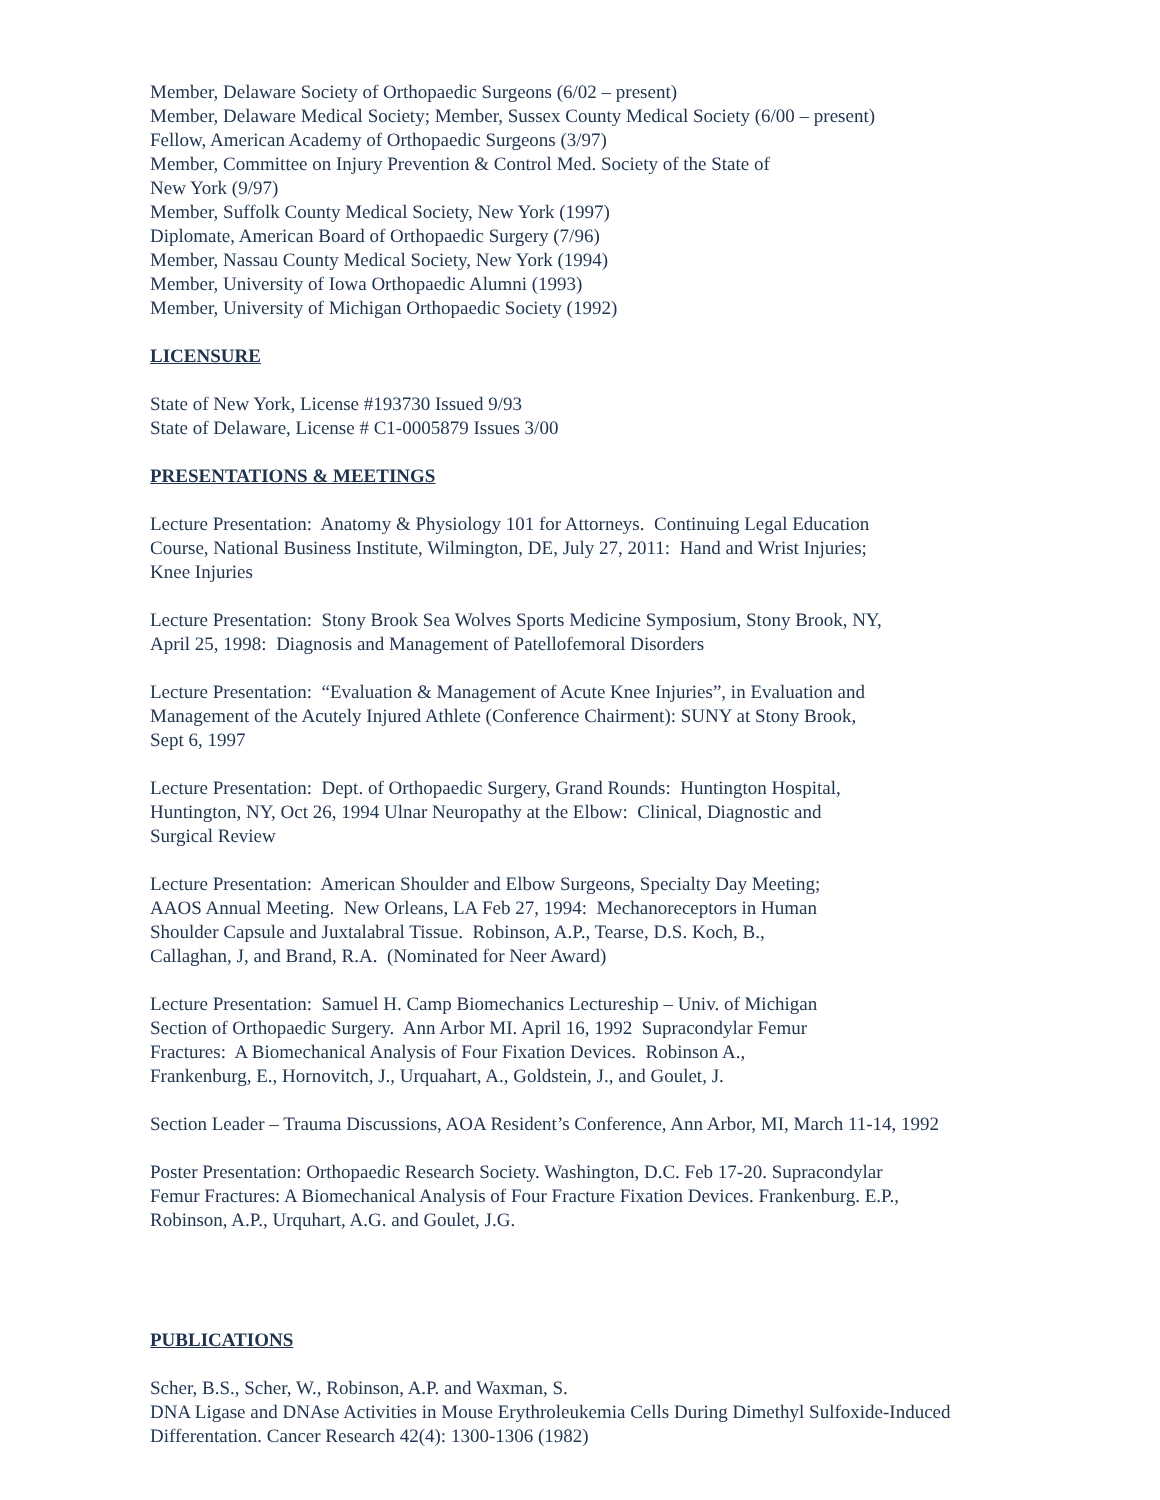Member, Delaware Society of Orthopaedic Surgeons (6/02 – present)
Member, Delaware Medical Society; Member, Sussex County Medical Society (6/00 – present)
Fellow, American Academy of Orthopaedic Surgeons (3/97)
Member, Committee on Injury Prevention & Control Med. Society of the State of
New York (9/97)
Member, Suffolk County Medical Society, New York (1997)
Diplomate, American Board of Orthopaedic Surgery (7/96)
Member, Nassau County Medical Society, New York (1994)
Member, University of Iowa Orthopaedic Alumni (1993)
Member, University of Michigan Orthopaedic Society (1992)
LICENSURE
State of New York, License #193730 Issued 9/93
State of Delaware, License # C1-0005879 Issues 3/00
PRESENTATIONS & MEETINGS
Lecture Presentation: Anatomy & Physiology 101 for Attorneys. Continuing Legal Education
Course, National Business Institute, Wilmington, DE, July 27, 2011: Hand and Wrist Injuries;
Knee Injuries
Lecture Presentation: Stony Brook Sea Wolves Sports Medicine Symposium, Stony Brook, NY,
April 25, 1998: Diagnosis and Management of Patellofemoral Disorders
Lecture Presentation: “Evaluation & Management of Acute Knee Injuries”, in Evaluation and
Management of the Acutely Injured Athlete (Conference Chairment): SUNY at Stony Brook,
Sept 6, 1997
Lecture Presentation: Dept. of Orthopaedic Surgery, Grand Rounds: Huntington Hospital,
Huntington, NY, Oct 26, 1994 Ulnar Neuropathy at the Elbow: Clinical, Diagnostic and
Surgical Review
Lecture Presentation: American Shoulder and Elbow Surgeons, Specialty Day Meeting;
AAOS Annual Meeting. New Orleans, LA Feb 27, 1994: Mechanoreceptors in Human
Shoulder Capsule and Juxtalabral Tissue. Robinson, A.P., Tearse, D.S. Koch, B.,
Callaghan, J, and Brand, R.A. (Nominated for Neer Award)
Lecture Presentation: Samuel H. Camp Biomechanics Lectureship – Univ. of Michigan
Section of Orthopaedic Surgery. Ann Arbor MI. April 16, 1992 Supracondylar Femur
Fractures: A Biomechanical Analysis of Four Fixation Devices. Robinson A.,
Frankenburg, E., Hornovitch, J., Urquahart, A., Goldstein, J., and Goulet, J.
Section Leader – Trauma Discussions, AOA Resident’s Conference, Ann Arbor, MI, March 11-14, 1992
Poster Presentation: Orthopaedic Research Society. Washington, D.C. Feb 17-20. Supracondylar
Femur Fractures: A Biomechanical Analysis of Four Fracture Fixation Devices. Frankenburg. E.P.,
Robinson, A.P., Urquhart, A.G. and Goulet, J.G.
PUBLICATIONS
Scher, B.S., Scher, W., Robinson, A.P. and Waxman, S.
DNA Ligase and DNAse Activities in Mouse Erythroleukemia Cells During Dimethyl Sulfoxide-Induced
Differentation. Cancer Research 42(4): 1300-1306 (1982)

☆ ☆ ☆ ☆ ☆ ☆ ☆

* _WHAT IS EXPECTED_
Quote, word for word, every line starting at the one that contains "Scher, B.S., Scher, W., Robinson, A.P." and ending with the final line of the entries.

* _EXERCISE RESULT_
Scher, B.S., Scher, W., Robinson, A.P. and Waxman, S.
DNA Ligase and DNAse Activities in Mouse Erythroleukemia Cells During Dimethyl Sulfoxide-Induced
Differentation. Cancer Research 42(4): 1300-1306 (1982)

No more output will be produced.